TEXT SEGMENT
· · · · · · ·

To obtain the credit, a qualified taxpayer must obtain
certification from the appropriate jurisdiction with authority
for building code enforcement, upon a review of the building,
that the completed construction satisfies the definition of
seismic retrofit construction. The certification shall identify
what part of the completed construction, if any, is not seismic
retrofit construction. Each jurisdiction with authority for
building code enforcement in which a qualified building is
located must enter into an agreement with the state to provide
certifications and to not seek reimbursement for any costs
incurred in providing those certifications. A taxpayer must
then request and be granted an allocation of the credit from the
Franchise Tax Board (FTB). To request an allocation, the
taxpayer must sign and submit to FTB an application to receive a
credit for the retrofit construction, and provide a copy of the
certification. Upon receipt of the application and
certification, FTB shall notify the taxpayer of the amount of
credit allocated. Upon request of FTB, the qualified taxpayer
must provide a copy of the certification to FTB. The bill
defines a qualified taxpayer as an owner of a qualified building
located in California. A taxpayer that owns a proportional
share of a qualified building may claim the credit based on the
taxpayer's share of the qualified costs.

· · · · · · ·

MATERIAL SHOWN
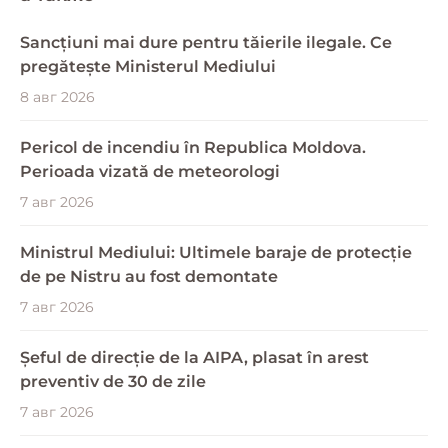
Sancțiuni mai dure pentru tăierile ilegale. Ce
pregătește Ministerul Mediului
8 авг 2026
Pericol de incendiu în Republica Moldova.
Perioada vizată de meteorologi
7 авг 2026
Ministrul Mediului: Ultimele baraje de protecție
de pe Nistru au fost demontate
7 авг 2026
Șeful de direcție de la AIPA, plasat în arest
preventiv de 30 de zile
7 авг 2026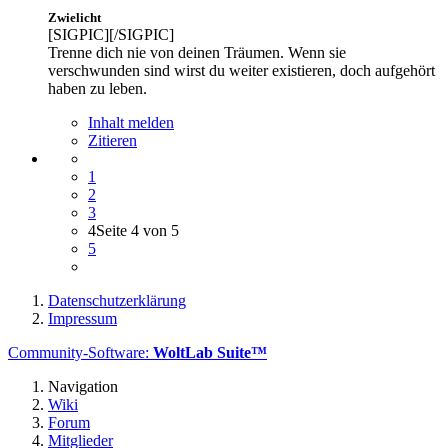
Zwielicht
[SIGPIC][/SIGPIC]
Trenne dich nie von deinen Träumen. Wenn sie
verschwunden sind wirst du weiter existieren, doch aufgehört
haben zu leben.
Inhalt melden
Zitieren
1
2
3
4
Seite 4 von 5
5
Datenschutzerklärung
Impressum
Community-Software:
WoltLab Suite™
Navigation
Wiki
Forum
Mitglieder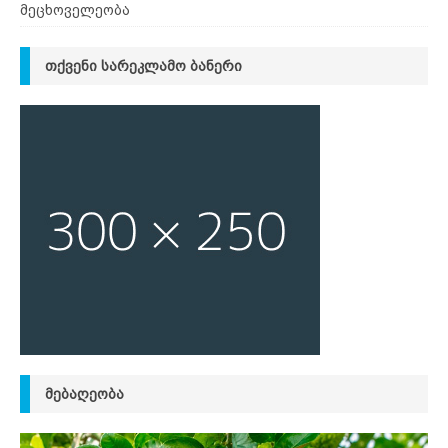
მეცხოველეობა
ᲗᲥᲕᲔᲜᲘ ᲡᲐᲠᲔᲙᲚᲐᲛᲝ ᲑᲐᲜᲔᲠᲘ
ᲛᲔᲑᲐᲦᲔᲝᲑᲐ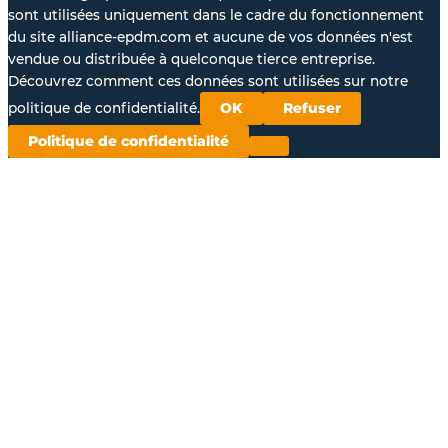
sont utilisées uniquement dans le cadre du fonctionnement
du site alliance-epdm.com et aucune de vos données n'est
vendue ou distribuée à quelconque tierce entreprise.
Découvrez comment ces données sont utilisées sur notre
politique de confidentialité.
OK
Refuser
Politique de confidentialité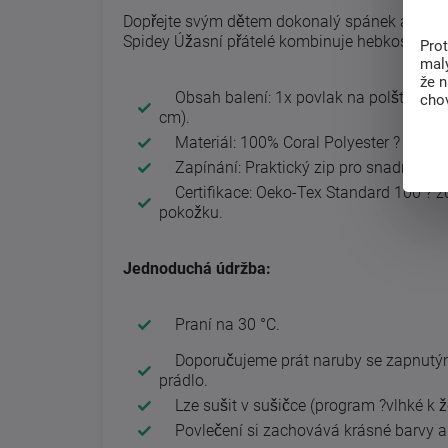
Dopřejte svým dětem dokonalý spánek a rados
Spidey Úžasní přátelé kombinuje hebkost, teplo 
Pro
malý
že 
Obsah balení: 1x povlak na polštář (70
chov
cm).
Materiál: 100% Coral Polyester ? hebký, 
Zapínání: Praktický zip pro snadné pov
Certifikace: Oeko-Tex Standard 100 ? zd
pokožku.
Jednoduchá údržba:
Praní na 30 °C.
Doporučujeme prát naruby se zapnutým 
prádlo.
Lze sušit v sušičce (program ?vlhké k že
Povlečení si zachovává krásné barvy a 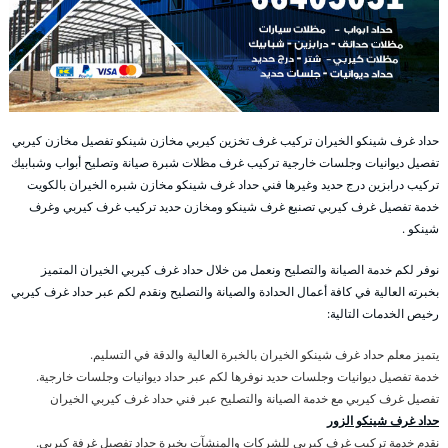
حداد غرف شينكو الخيران تركيب غرف تخزين كيربي مخازن شينكو تفصيل مخازن كيربي
تفصيل ديوانيات وجلسات خارجية تركيب غرف مظلات شبرة صيانة وتصليح أبواب وشبابيك
تركيب درابزين درج حديد وغيرها فني حداد غرف شينكو مخازن شبره الخيران بالكويت
خدمة تفصيل غرف كيربي تصنيع غرف شينكو ومخازن حديد تركيب غرف كيربي وغرف
شينكو .
نوفر لكم خدمة الصيانة والتصليح ونعمل من خلال حداد غرف كيربي الخيران المتميز
بخبرته العالية في كافة أعمال الحدادة والصيانة والتصليح ونقدم لكم عبر حداد غرف كيربي
رخيص الخدمات التالية:
يتميز معلم حداد غرف شينكو الخيران بالخبرة العالية والدقة في التسليم.
خدمة تفصيل ديوانيات وجلسات حديد نوفرها لكم عبر حداد ديوانيات وجلسات خارجية.
تفصيل غرف كيربي مع خدمة الصيانة والتصليح عبر فني حداد غرف كيربي الخيران
حداد غرف شينكو الزور
نقدم خدمة تركيب غرف كيربي للشركات والمنشآت بخبرة حداد تفصيل غرفة كيربي.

· · · · · · ·

EXERCISE REQUIREMENTS
Answer these questions from the seismic retrofit credit text:
1. From whom must a qualified taxpayer obtain certification?
2. What must the taxpayer submit to the Franchise Tax Board to request an allocation of the credit?
3. How does the bill define a qualified taxpayer?

SOLUTION FOR THIS PROBLEM
1. From the appropriate jurisdiction with authority for building code enforcement.
2. A signed application to receive a credit for the retrofit construction, along with a copy of the certification.
3. As an owner of a qualified building located in California.